Après une période de fortes tensions avec les pays de l’Alliance des États du Sahel, l’Algérie a progressivement rétabli le dialogue. Le rapprochement a commencé avec le Niger et le Burkina Faso, avant la normalisation spectaculaire avec le Mali : retour des ambassadeurs, réouverture des espaces aériens et reprise des visites de haut niveau.
La visite à Alger du Premier ministre nigérien Ali Mahaman Lamine Zeine, à la tête d’une importante délégation ministérielle, confirme aujourd’hui cette dynamique.
Mais le mouvement dépasse les trois pays de l’AES. L’Algérie renforce également ses relations avec la Mauritanie et le Tchad, notamment dans les domaines de la sécurité, de l’énergie, des infrastructures et du commerce. Alger affirme par ailleurs avoir ouvert neuf nouvelles ambassades en Afrique ces dernières années, portant leur nombre de 29 à 38.
Une question mérite donc d’être posée : cette offensive diplomatique vise-t-elle uniquement à stabiliser le Sahel et à développer les échanges avec le continent, ou cherche-t-elle aussi à contrer l’influence grandissante du Maroc en Afrique ?
Car derrière cette rivalité régionale se trouve inévitablement le dossier du Sahara occidental.

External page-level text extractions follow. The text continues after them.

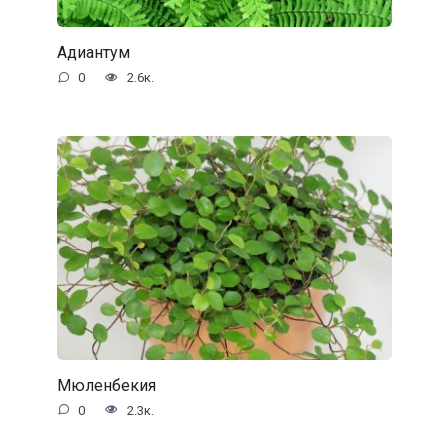
Адиантум
0
2.6к.
Мюленбекия
0
2.3к.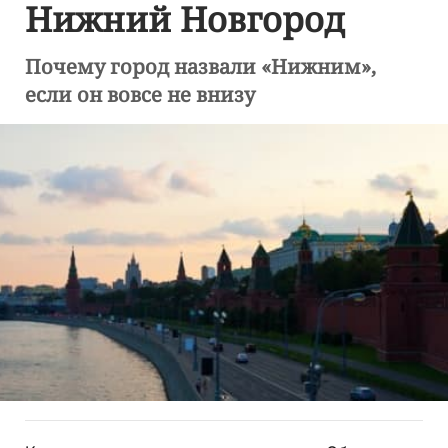
Нижний Новгород
Почему город назвали «Нижним»,
если он вовсе не внизу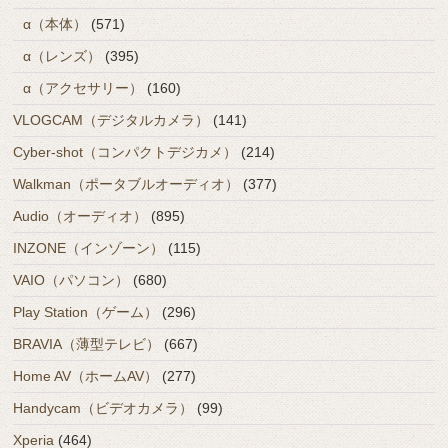
α（本体）
(571)
α（レンズ）
(395)
α（アクセサリー）
(160)
VLOGCAM（デジタルカメラ）
(141)
Cyber-shot（コンパクトデジカメ）
(214)
Walkman（ポータブルオーディオ）
(377)
Audio（オーディオ）
(895)
INZONE（インゾーン）
(115)
VAIO（パソコン）
(680)
Play Station（ゲーム）
(296)
BRAVIA（薄型テレビ）
(667)
Home AV（ホームAV）
(277)
Handycam（ビデオカメラ）
(99)
Xperia
(464)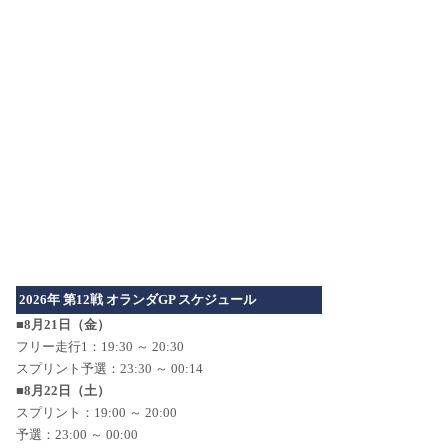
2026年 第12戦 オランダGP スケジュール
■8月21日（金）
フリー走行1：19:30 ～ 20:30
スプリント予選：23:30 ～ 00:14
■8月22日（土）
スプリント：19:00 ～ 20:00
予選：23:00 ～ 00:00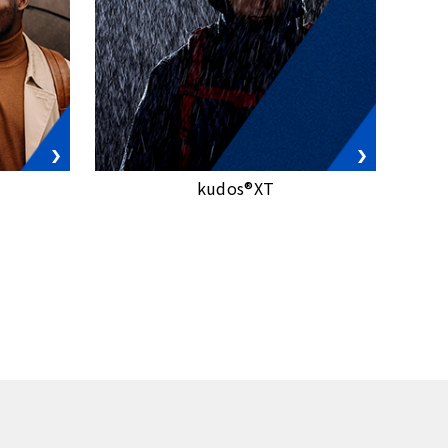
kudos®XT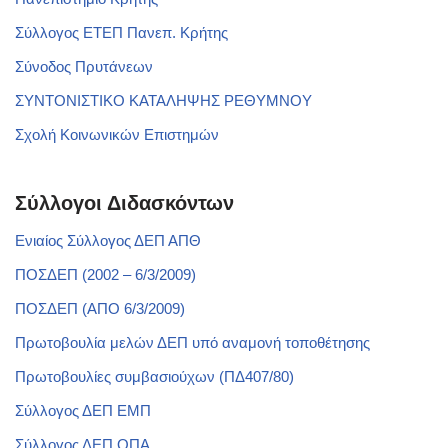
Σύλλογος ΕΤΕΠ Πανεπ. Κρήτης
Σύνοδος Πρυτάνεων
ΣΥΝΤΟΝΙΣΤΙΚΟ ΚΑΤΑΛΗΨΗΣ ΡΕΘΥΜΝΟΥ
Σχολή Κοινωνικών Επιστημών
Σύλλογοι Διδασκόντων
Ενιαίος Σύλλογος ΔΕΠ ΑΠΘ
ΠΟΣΔΕΠ (2002 – 6/3/2009)
ΠΟΣΔΕΠ (ΑΠΟ 6/3/2009)
Πρωτοβουλία μελών ΔΕΠ υπό αναμονή τοποθέτησης
Πρωτοβουλίες συμβασιούχων (ΠΔ407/80)
Σύλλογος ΔΕΠ ΕΜΠ
Σύλλογος ΔΕΠ ΟΠΑ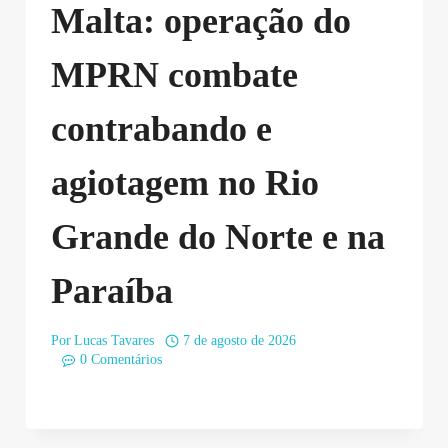
Malta: operação do
MPRN combate
contrabando e
agiotagem no Rio
Grande do Norte e na
Paraíba
Por
Lucas Tavares
7 de agosto de 2026
0 Comentários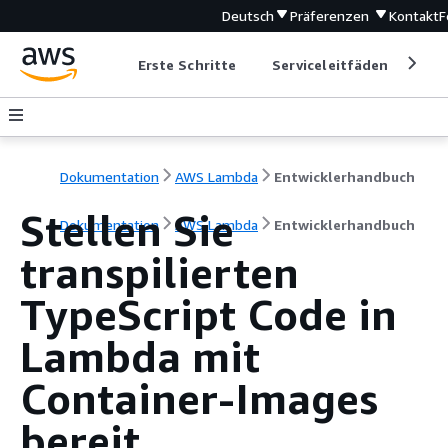
Deutsch
Präferenzen
Kontakt
F
Erste Schritte
Serviceleitfäden
Ent
Dokumentation
AWS Lambda
Entwicklerhandbuch
Stellen Sie
Dokumentation
AWS Lambda
Entwicklerhandbuch
transpilierten
TypeScript Code in
Lambda mit
Container-Images
bereit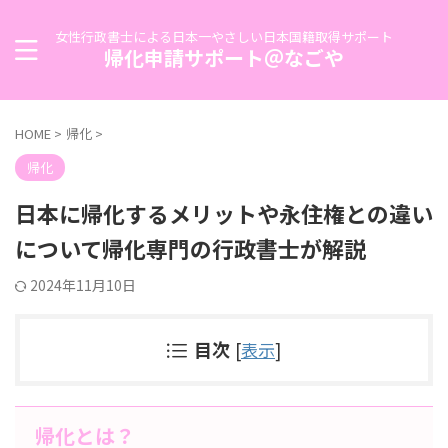
女性行政書士による日本一やさしい日本国籍取得サポート
帰化申請サポート＠なごや
HOME
>
帰化
>
帰化
日本に帰化するメリットや永住権との違い
について帰化専門の行政書士が解説
2024年11月10日
目次
[
表示
]
帰化とは？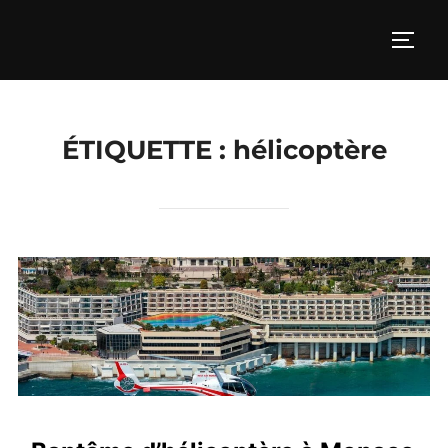
Aller
au
PERM
contenu
ÉTIQUETTE :
hélicoptère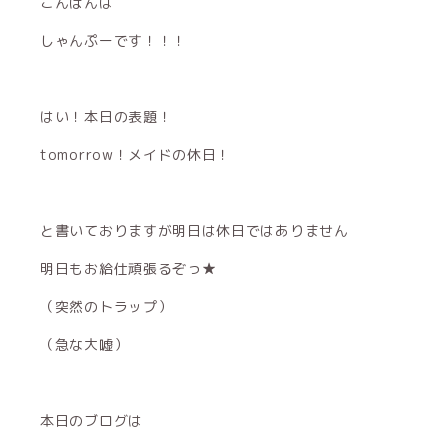
こんばんは
しゃんぷーです！！！
はい！本日の表題！
tomorrow！メイドの休日！
と書いておりますが明日は休日ではありません
明日もお給仕頑張るぞっ★
（突然のトラップ）
（急な大嘘）
本日のブログは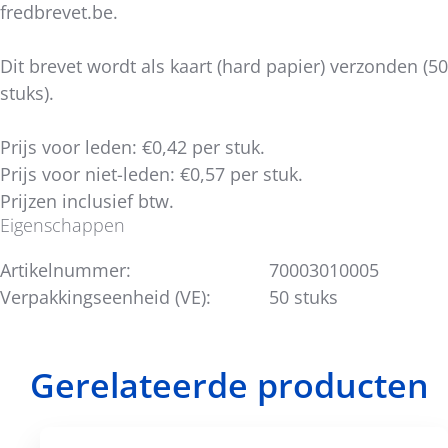
fredbrevet.be.
Dit brevet wordt als kaart (hard papier) verzonden (50
stuks).
Prijs voor leden: €0,42 per stuk.
Prijs voor niet-leden: €0,57 per stuk.
Prijzen inclusief btw.
Eigenschappen
Artikelnummer:
70003010005
Verpakkingseenheid (VE):
50 stuks
Gerelateerde producten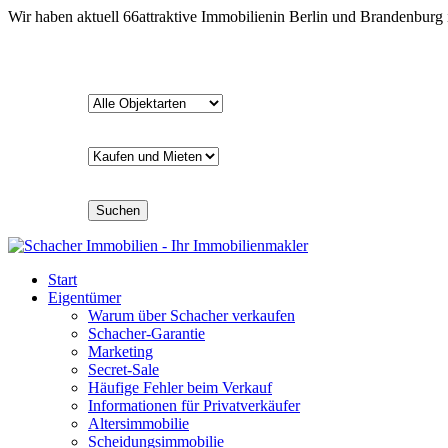
Wir haben aktuell
66
attraktive Immobilien
in Berlin und Brandenburg
Suchen
Start
Eigentümer
Warum über Schacher verkaufen
Schacher-Garantie
Marketing
Secret-Sale
Häufige Fehler beim Verkauf
Informationen für Privatverkäufer
Altersimmobilie
Scheidungsimmobilie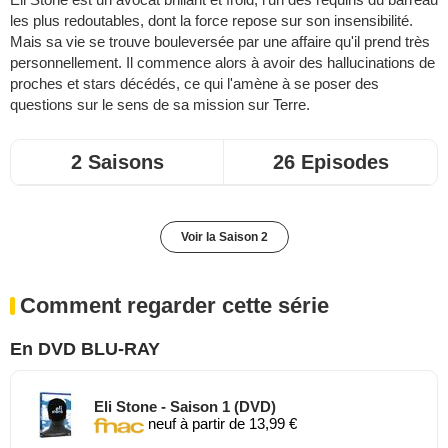
les plus redoutables, dont la force repose sur son insensibilité.
Mais sa vie se trouve bouleversée par une affaire qu'il prend très
personnellement. Il commence alors à avoir des hallucinations de
proches et stars décédés, ce qui l'amène à se poser des
questions sur le sens de sa mission sur Terre.
2 Saisons
26 Episodes
Voir la Saison 2
Comment regarder cette série
En DVD BLU-RAY
Eli Stone - Saison 1 (DVD)
neuf à partir de 13,99 €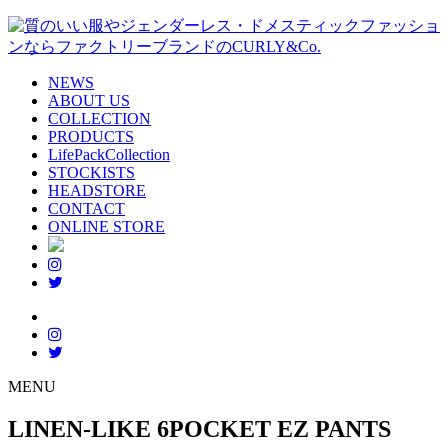
NEWS
ABOUT US
COLLECTION
PRODUCTS
LifePackCollection
STOCKISTS
HEADSTORE
CONTACT
ONLINE STORE
MENU
LINEN-LIKE 6POCKET EZ PANTS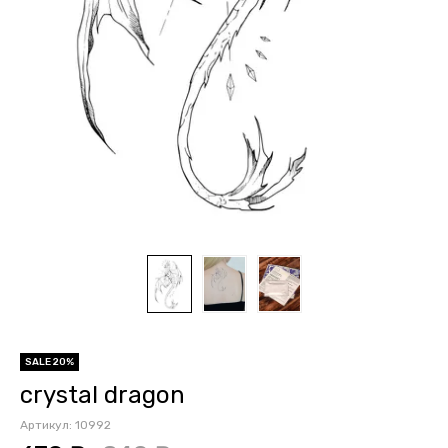
SALE 20%
crystal dragon
Артикул:
10992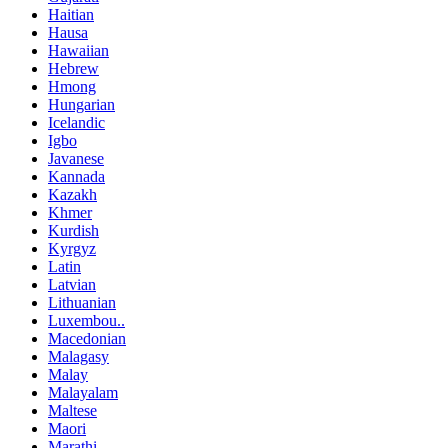
Haitian
Hausa
Hawaiian
Hebrew
Hmong
Hungarian
Icelandic
Igbo
Javanese
Kannada
Kazakh
Khmer
Kurdish
Kyrgyz
Latin
Latvian
Lithuanian
Luxembou..
Macedonian
Malagasy
Malay
Malayalam
Maltese
Maori
Marathi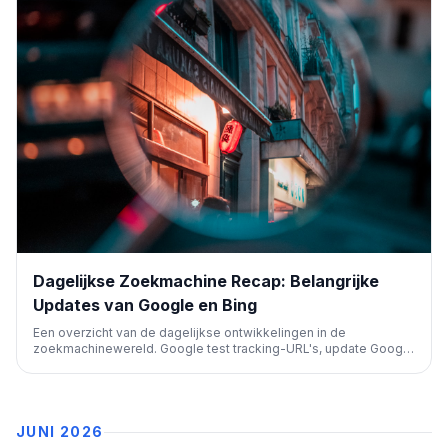
Dagelijkse Zoekmachine Recap: Belangrijke
Updates van Google en Bing
Een overzicht van de dagelijkse ontwikkelingen in de
zoekmachinewereld. Google test tracking-URL's, update Google
Ads en Business Profiles, en toont 'contact store for price'
labels. Bing introduceert nieuwe aanmeldopties. Essentieel voor
SEO-professionals.
JUNI 2026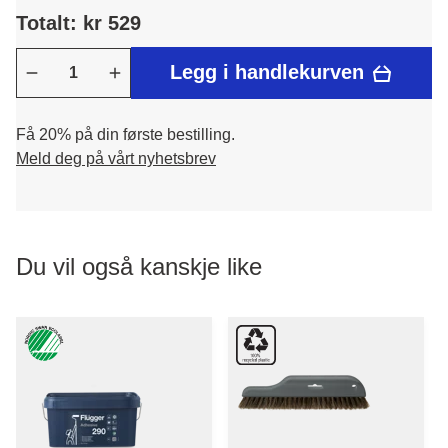
Totalt: kr 529
Legg i handlekurven
Få 20% på din første bestilling.
Meld deg på vårt nyhetsbrev
Du vil også kanskje like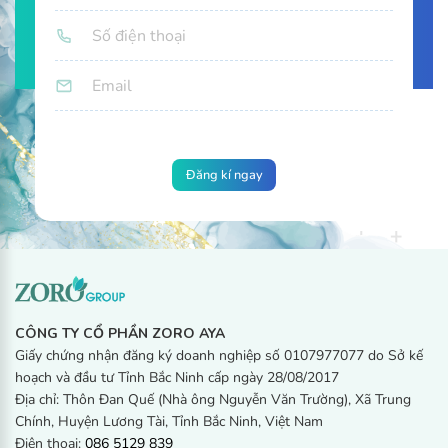
Trong những ngày hành kinh, tùy mức độ huyết ra nhiều hay
ít mà rửa vùng kín từ 2 - 4 lần
CÔNG TY CỔ PHẦN ZORO AYA
Giấy chứng nhận đăng ký doanh nghiệp số 0107977077 do Sở kế
hoạch và đầu tư Tỉnh Bắc Ninh cấp ngày 28/08/2017
Địa chỉ: Thôn Đan Quế (Nhà ông Nguyễn Văn Trường), Xã Trung
Chính, Huyện Lương Tài, Tỉnh Bắc Ninh, Việt Nam
Điện thoại:
086 5129 839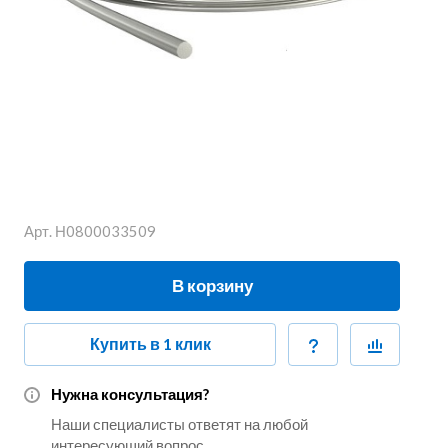
Арт.
Н0800033509
В корзину
Купить в 1 клик
Нужна консультация?
Наши специалисты ответят на любой
интересующий вопрос.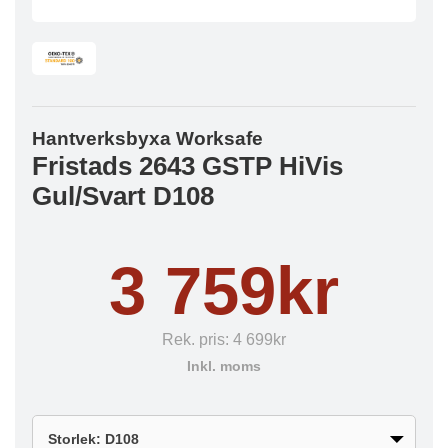
Hantverksbyxa Worksafe
Fristads 2643 GSTP HiVis
Gul/Svart D108
3 759kr
Rek. pris:
4 699kr
Inkl. moms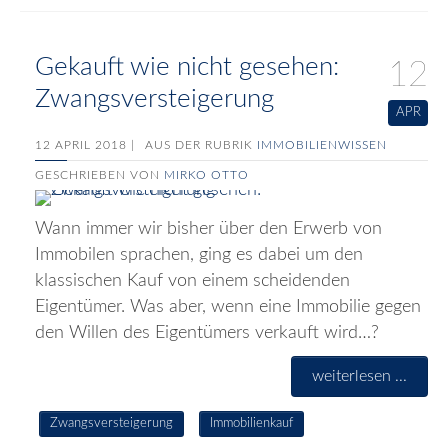
Gekauft wie nicht gesehen:
12
Zwangsversteigerung
APR
12 APRIL 2018 |
AUS DER RUBRIK
IMMOBILIENWISSEN
GESCHRIEBEN VON
MIRKO OTTO
Wann immer wir bisher über den Erwerb von
Immobilen sprachen, ging es dabei um den
klassischen Kauf von einem scheidenden
Eigentümer. Was aber, wenn eine Immobilie gegen
den Willen des Eigentümers verkauft wird…?
weiterlesen ...
Zwangsversteigerung
Immobilienkauf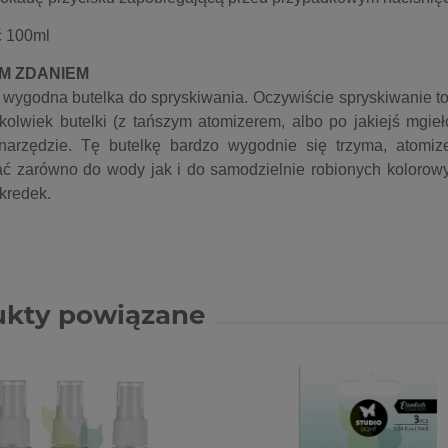
 100ml
YM ZDANIEM
wygodna butelka do spryskiwania. Oczywiście spryskiwanie to
jkolwiek butelki (z tańszym atomizerem, albo po jakiejś mgieł
arzędzie. Tę butelkę bardzo wygodnie się trzyma, atomize
ać zarówno do wody jak i do samodzielnie robionych kolorow
kredek.
ukty powiązane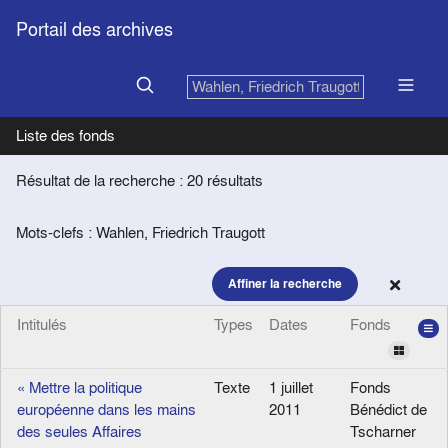
Portail des archives
Liste des fonds
Résultat de la recherche : 20 résultats
Mots-clefs : Wahlen, Friedrich Traugott
Affiner la recherche
Intitulés
Types
Dates
Fonds
« Mettre la politique
Texte
1 juillet
Fonds
européenne dans les mains
2011
Bénédict de
des seules Affaires
Tscharner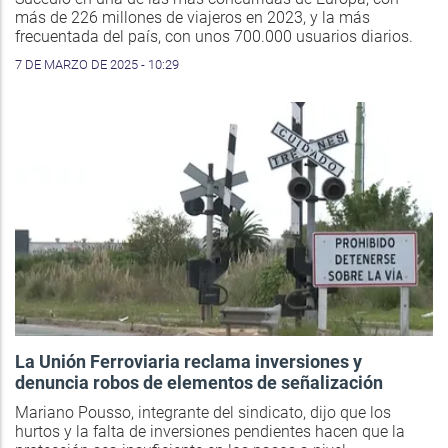
más de 226 millones de viajeros en 2023, y la más
frecuentada del país, con unos 700.000 usuarios diarios.
7 DE MARZO DE 2025 - 10:29
La Unión Ferroviaria reclama inversiones y
denuncia robos de elementos de señalización
Mariano Pousso, integrante del sindicato, dijo que los
hurtos y la falta de inversiones pendientes hacen que la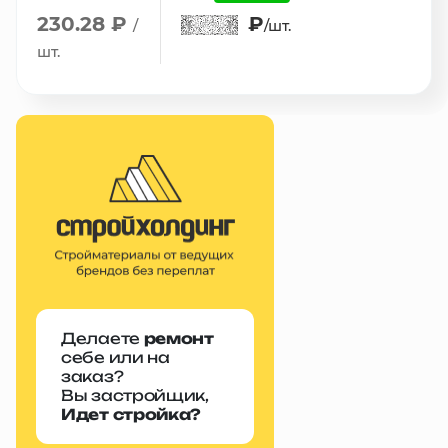
230.28 ₽
₽
/
/шт.
шт.
Делаете
ремонт
себе или на
заказ?
Вы застройщик,
Идет стройка?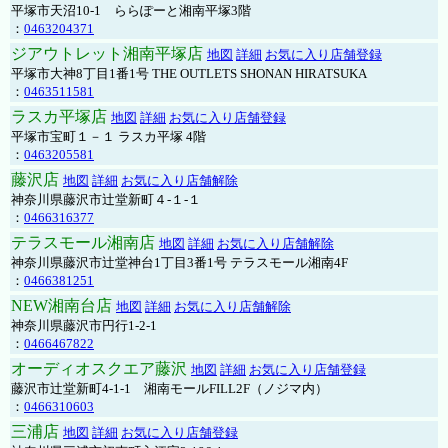
平塚市天沼10-1 ららぽーと湘南平塚3階
：
0463204371
ジアウトレット湘南平塚店
地図
詳細
お気に入り店舗登録
平塚市大神8丁目1番1号 THE OUTLETS SHONAN HIRATSUKA
：
0463511581
ラスカ平塚店
地図
詳細
お気に入り店舗登録
平塚市宝町１－１ ラスカ平塚 4階
：
0463205581
藤沢店
地図
詳細
お気に入り店舗解除
神奈川県藤沢市辻堂新町４-１-１
：
0466316377
テラスモール湘南店
地図
詳細
お気に入り店舗解除
神奈川県藤沢市辻堂神台1丁目3番1号 テラスモール湘南4F
：
0466381251
NEW湘南台店
地図
詳細
お気に入り店舗解除
神奈川県藤沢市円行1-2-1
：
0466467822
オーディオスクエア藤沢
地図
詳細
お気に入り店舗登録
藤沢市辻堂新町4-1-1 湘南モールFILL2F（ノジマ内）
：
0466310603
三浦店
地図
詳細
お気に入り店舗登録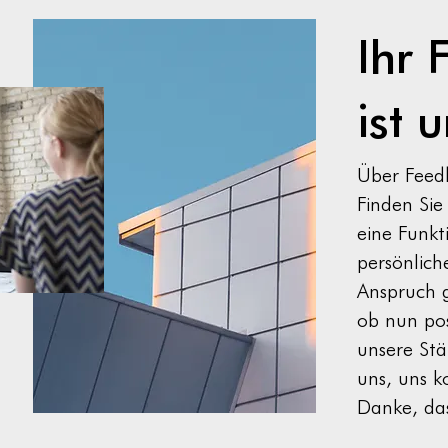
Ihr 
ersionen
ist 
Ausserordentliche
Lohnzahlungen
Über Feed
Finden Sie 
eine Funkt
persönlich
Anspruch 
ob nun posi
unsere Stä
uns, uns k
Danke, das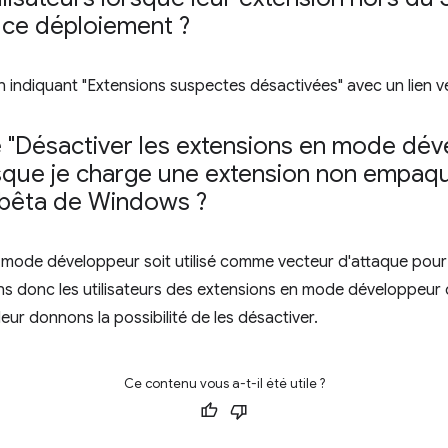
 ce déploiement ?
n indiquant "Extensions suspectes désactivées" avec un lien vers
e "Désactiver les extensions en mode dév
orsque je charge une extension non empaq
t bêta de Windows ?
 mode développeur soit utilisé comme vecteur d'attaque pour 
ns donc les utilisateurs des extensions en mode développeur 
ur donnons la possibilité de les désactiver.
Ce contenu vous a-t-il été utile ?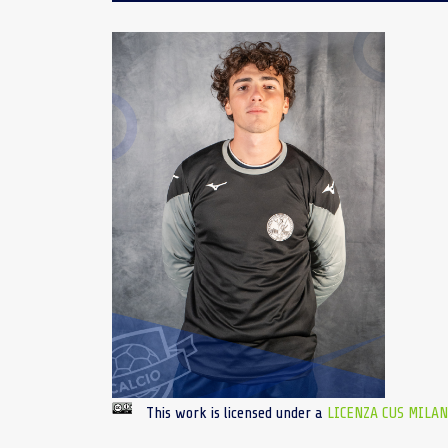
This work is licensed under a
LICENZA CUS MILA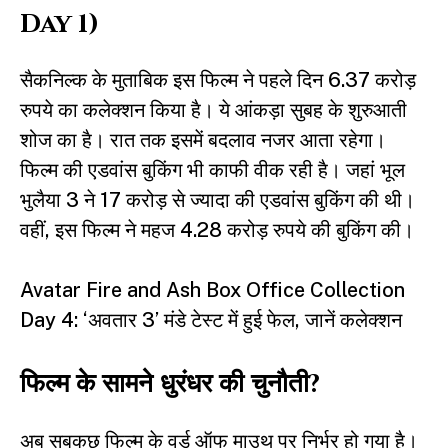
Day 1)
सैकनिल्क के मुताबिक इस फिल्म ने पहले दिन 6.37 करोड़
रुपये का कलेक्शन किया है। ये आंकड़ा सुबह के शुरुआती
शोज का है। रात तक इसमें बदलाव नजर आता रहेगा।
फिल्म की एडवांस बुकिंग भी काफी वीक रही है। जहां भूल
भुलैया 3 ने 17 करोड़ से ज्यादा की एडवांस बुकिंग की थी।
वहीं, इस फिल्म ने महज 4.28 करोड़ रुपये की बुकिंग की।
Avatar Fire and Ash Box Office Collection
Day 4: ‘अवतार 3’ मंडे टेस्ट में हुई फेल, जानें कलेक्शन
फिल्म के सामने धुरंधर की चुनौती?
अब सबकुछ फिल्म के वर्ड ऑफ माउथ पर निर्भर हो गया है।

Rabat cherche à obtenir toujours plus de soutiens africains à sa souveraineté sur le territoire, tandis qu’Alger défend le droit du peuple sahraoui à l’autodétermination et soutient le Front Polisario.
La stratégie algérienne semble ainsi poursuivre plusieurs objectifs à la fois : sécuriser ses frontières, reconquérir son influence historique au Sahel, développer ses débouchés économiques et renforcer le camp favorable à l’autodétermination du Sahara occidental.
La paix et la coopération sont certainement nécessaires. Mais dans la diplomatie, elles accompagnent presque toujours une bataille d’influence.